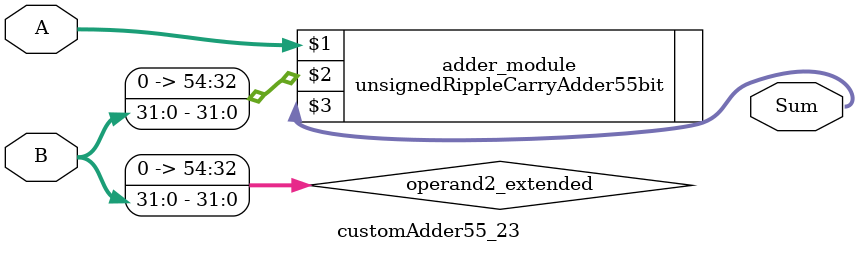
<source format=v>
module customAdder55_23(
                        input [54 : 0] A,
                        input [31 : 0] B,
                        
                        output [55 : 0] Sum
                );

        wire [54 : 0] operand2_extended;
        
        assign operand2_extended =  {23'b0, B};
        
        unsignedRippleCarryAdder55bit adder_module(
            A,
            operand2_extended,
            Sum
        );
        
        endmodule
        
</source>
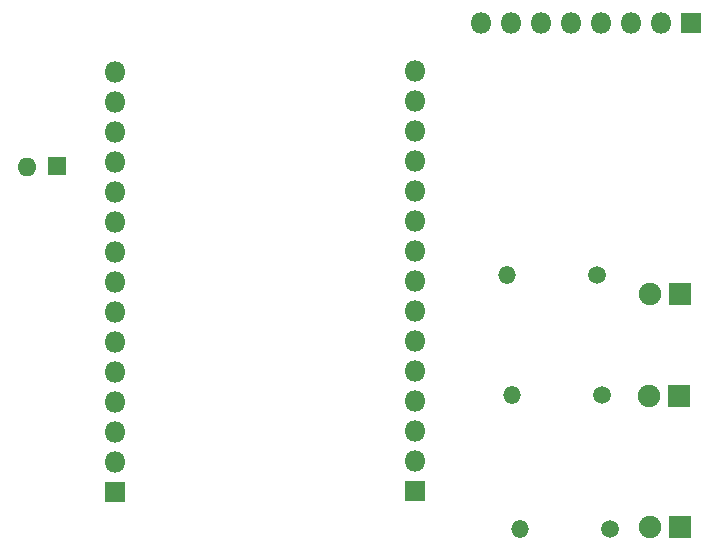
<source format=gbr>
%TF.GenerationSoftware,KiCad,Pcbnew,5.1.6-c6e7f7d~87~ubuntu20.04.1*%
%TF.CreationDate,2020-08-02T16:50:31-04:00*%
%TF.ProjectId,GaitPCB2,47616974-5043-4423-922e-6b696361645f,rev?*%
%TF.SameCoordinates,Original*%
%TF.FileFunction,Soldermask,Top*%
%TF.FilePolarity,Negative*%
%FSLAX46Y46*%
G04 Gerber Fmt 4.6, Leading zero omitted, Abs format (unit mm)*
G04 Created by KiCad (PCBNEW 5.1.6-c6e7f7d~87~ubuntu20.04.1) date 2020-08-02 16:50:31*
%MOMM*%
%LPD*%
G01*
G04 APERTURE LIST*
%ADD10O,1.800000X1.800000*%
%ADD11R,1.800000X1.800000*%
%ADD12R,1.900000X1.900000*%
%ADD13C,1.900000*%
%ADD14C,1.500000*%
%ADD15O,1.500000X1.500000*%
%ADD16R,1.600000X1.600000*%
%ADD17O,1.600000X1.600000*%
G04 APERTURE END LIST*
D10*
%TO.C,J3*%
X117450000Y-43840000D03*
X117450000Y-46380000D03*
X117450000Y-48920000D03*
X117450000Y-51460000D03*
X117450000Y-54000000D03*
X117450000Y-56540000D03*
X117450000Y-59080000D03*
X117450000Y-61620000D03*
X117450000Y-64160000D03*
X117450000Y-66700000D03*
X117450000Y-69240000D03*
X117450000Y-71780000D03*
X117450000Y-74320000D03*
X117450000Y-76860000D03*
D11*
X117450000Y-79400000D03*
%TD*%
%TO.C,J2*%
X142925000Y-79375000D03*
D10*
X142925000Y-76835000D03*
X142925000Y-74295000D03*
X142925000Y-71755000D03*
X142925000Y-69215000D03*
X142925000Y-66675000D03*
X142925000Y-64135000D03*
X142925000Y-61595000D03*
X142925000Y-59055000D03*
X142925000Y-56515000D03*
X142925000Y-53975000D03*
X142925000Y-51435000D03*
X142925000Y-48895000D03*
X142925000Y-46355000D03*
X142925000Y-43815000D03*
%TD*%
D12*
%TO.C,D1*%
X165350000Y-62675000D03*
D13*
X162810000Y-62675000D03*
%TD*%
D12*
%TO.C,D2*%
X165275000Y-71350000D03*
D13*
X162735000Y-71350000D03*
%TD*%
D12*
%TO.C,D3*%
X165350000Y-82375000D03*
D13*
X162810000Y-82375000D03*
%TD*%
D14*
%TO.C,R1*%
X158275000Y-61100000D03*
D15*
X150655000Y-61100000D03*
%TD*%
%TO.C,R2*%
X151105000Y-71200000D03*
D14*
X158725000Y-71200000D03*
%TD*%
%TO.C,R3*%
X159400000Y-82575000D03*
D15*
X151780000Y-82575000D03*
%TD*%
D11*
%TO.C,J4*%
X166250000Y-39775000D03*
D10*
X163710000Y-39775000D03*
X161170000Y-39775000D03*
X158630000Y-39775000D03*
X156090000Y-39775000D03*
X153550000Y-39775000D03*
X151010000Y-39775000D03*
X148470000Y-39775000D03*
%TD*%
D16*
%TO.C,J1*%
X112600000Y-51875000D03*
D17*
X110000000Y-51900000D03*
%TD*%
M02*

</source>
════════════════
» **Exercise brief**:
Once the pictures are removed, copy the listing exactly.

» **Response to this task**:
<source format=v>
module customAdder55_23(
                        input [54 : 0] A,
                        input [31 : 0] B,
                        
                        output [55 : 0] Sum
                );

        wire [54 : 0] operand2_extended;
        
        assign operand2_extended =  {23'b0, B};
        
        unsignedRippleCarryAdder55bit adder_module(
            A,
            operand2_extended,
            Sum
        );
        
        endmodule
        
</source>
<source format=gbr>
%TF.GenerationSoftware,KiCad,Pcbnew,5.1.6-c6e7f7d~87~ubuntu20.04.1*%
%TF.CreationDate,2020-08-02T16:50:31-04:00*%
%TF.ProjectId,GaitPCB2,47616974-5043-4423-922e-6b696361645f,rev?*%
%TF.SameCoordinates,Original*%
%TF.FileFunction,Soldermask,Top*%
%TF.FilePolarity,Negative*%
%FSLAX46Y46*%
G04 Gerber Fmt 4.6, Leading zero omitted, Abs format (unit mm)*
G04 Created by KiCad (PCBNEW 5.1.6-c6e7f7d~87~ubuntu20.04.1) date 2020-08-02 16:50:31*
%MOMM*%
%LPD*%
G01*
G04 APERTURE LIST*
%ADD10O,1.800000X1.800000*%
%ADD11R,1.800000X1.800000*%
%ADD12R,1.900000X1.900000*%
%ADD13C,1.900000*%
%ADD14C,1.500000*%
%ADD15O,1.500000X1.500000*%
%ADD16R,1.600000X1.600000*%
%ADD17O,1.600000X1.600000*%
G04 APERTURE END LIST*
D10*
%TO.C,J3*%
X117450000Y-43840000D03*
X117450000Y-46380000D03*
X117450000Y-48920000D03*
X117450000Y-51460000D03*
X117450000Y-54000000D03*
X117450000Y-56540000D03*
X117450000Y-59080000D03*
X117450000Y-61620000D03*
X117450000Y-64160000D03*
X117450000Y-66700000D03*
X117450000Y-69240000D03*
X117450000Y-71780000D03*
X117450000Y-74320000D03*
X117450000Y-76860000D03*
D11*
X117450000Y-79400000D03*
%TD*%
%TO.C,J2*%
X142925000Y-79375000D03*
D10*
X142925000Y-76835000D03*
X142925000Y-74295000D03*
X142925000Y-71755000D03*
X142925000Y-69215000D03*
X142925000Y-66675000D03*
X142925000Y-64135000D03*
X142925000Y-61595000D03*
X142925000Y-59055000D03*
X142925000Y-56515000D03*
X142925000Y-53975000D03*
X142925000Y-51435000D03*
X142925000Y-48895000D03*
X142925000Y-46355000D03*
X142925000Y-43815000D03*
%TD*%
D12*
%TO.C,D1*%
X165350000Y-62675000D03*
D13*
X162810000Y-62675000D03*
%TD*%
D12*
%TO.C,D2*%
X165275000Y-71350000D03*
D13*
X162735000Y-71350000D03*
%TD*%
D12*
%TO.C,D3*%
X165350000Y-82375000D03*
D13*
X162810000Y-82375000D03*
%TD*%
D14*
%TO.C,R1*%
X158275000Y-61100000D03*
D15*
X150655000Y-61100000D03*
%TD*%
%TO.C,R2*%
X151105000Y-71200000D03*
D14*
X158725000Y-71200000D03*
%TD*%
%TO.C,R3*%
X159400000Y-82575000D03*
D15*
X151780000Y-82575000D03*
%TD*%
D11*
%TO.C,J4*%
X166250000Y-39775000D03*
D10*
X163710000Y-39775000D03*
X161170000Y-39775000D03*
X158630000Y-39775000D03*
X156090000Y-39775000D03*
X153550000Y-39775000D03*
X151010000Y-39775000D03*
X148470000Y-39775000D03*
%TD*%
D16*
%TO.C,J1*%
X112600000Y-51875000D03*
D17*
X110000000Y-51900000D03*
%TD*%
M02*

</source>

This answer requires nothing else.